Cette absence de lien suggère que, dans ce groupe de nouveau-nés, les particules de plastique et les métaux arrivaient probablement par des voies distinctes plutôt que de voyager ensemble comme une seule unité. Bien qu'il soit possible pour le plastique de capter des métaux dans l'environnement, le voyage biologique de la mère au bébé peut séparer ces éléments avant qu'ils n'atteignent l'intestin fœtal. L'étude a également noté une petite différence entre les garçons et les filles, les nourrissons de sexe masculin présentant un nombre légèrement plus élevé de particules de plastique, mais les chercheurs ont averti que cette découverte nécessite une confirmation dans des groupes plus larges.
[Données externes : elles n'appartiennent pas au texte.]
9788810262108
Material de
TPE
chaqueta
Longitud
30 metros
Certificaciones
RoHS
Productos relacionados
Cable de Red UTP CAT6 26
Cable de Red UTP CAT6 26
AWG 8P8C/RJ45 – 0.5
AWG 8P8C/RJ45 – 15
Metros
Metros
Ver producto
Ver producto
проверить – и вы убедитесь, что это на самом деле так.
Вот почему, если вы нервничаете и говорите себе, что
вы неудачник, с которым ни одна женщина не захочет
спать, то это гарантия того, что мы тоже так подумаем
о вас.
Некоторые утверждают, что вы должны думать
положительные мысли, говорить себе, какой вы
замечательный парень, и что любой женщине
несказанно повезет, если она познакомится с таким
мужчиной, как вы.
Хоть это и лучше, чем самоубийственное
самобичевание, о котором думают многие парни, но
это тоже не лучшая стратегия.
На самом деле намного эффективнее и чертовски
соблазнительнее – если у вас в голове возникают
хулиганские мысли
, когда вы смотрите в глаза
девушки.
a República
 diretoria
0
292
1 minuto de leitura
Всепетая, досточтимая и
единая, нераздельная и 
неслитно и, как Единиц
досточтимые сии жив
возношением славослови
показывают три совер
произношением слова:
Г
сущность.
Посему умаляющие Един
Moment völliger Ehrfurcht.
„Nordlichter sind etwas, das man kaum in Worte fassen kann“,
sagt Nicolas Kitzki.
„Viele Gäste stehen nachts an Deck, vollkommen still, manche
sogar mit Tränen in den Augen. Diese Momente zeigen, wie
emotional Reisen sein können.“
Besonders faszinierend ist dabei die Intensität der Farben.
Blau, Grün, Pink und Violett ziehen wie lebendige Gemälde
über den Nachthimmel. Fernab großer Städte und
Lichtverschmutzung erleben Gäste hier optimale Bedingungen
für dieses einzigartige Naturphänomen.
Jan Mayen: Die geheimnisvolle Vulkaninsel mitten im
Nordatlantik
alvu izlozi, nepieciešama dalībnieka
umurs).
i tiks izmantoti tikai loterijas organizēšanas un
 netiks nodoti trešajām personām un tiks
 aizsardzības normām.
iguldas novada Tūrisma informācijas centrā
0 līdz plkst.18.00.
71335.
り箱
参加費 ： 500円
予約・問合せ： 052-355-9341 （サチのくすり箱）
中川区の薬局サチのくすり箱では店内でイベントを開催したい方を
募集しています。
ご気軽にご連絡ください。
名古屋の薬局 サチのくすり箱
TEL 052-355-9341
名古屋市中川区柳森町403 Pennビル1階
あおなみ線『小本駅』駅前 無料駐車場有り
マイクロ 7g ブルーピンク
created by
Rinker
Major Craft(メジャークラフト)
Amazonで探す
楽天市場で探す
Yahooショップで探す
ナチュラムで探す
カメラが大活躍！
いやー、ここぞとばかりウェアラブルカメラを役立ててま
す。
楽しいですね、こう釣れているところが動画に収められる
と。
Ils ont également exploré les bactéries vivant dans les selles, trouvant des communautés simples et variées qui étaient influencées par le nombre de fibres plastiques présentes, bien qu'il s'agisse d'une observation préliminaire. Enfin, ce travail confirme que les nouveau-nés dans ce milieu urbain sont exposés à un mélange de polluants plastiques et métalliques avant de prendre leur première respiration, mais il ne soutient pas l'idée que le plastique agit comme un cheval de Troie pour livrer les métaux. Les conclusions soulignent la nécessité de recherches supplémentaires pour comprendre exactement comment ces contaminants entrent dans le corps et quels effets à long terme ils pourraient avoir, mais pour l'instant, elles fournissent une image claire de ce qui est déjà présent.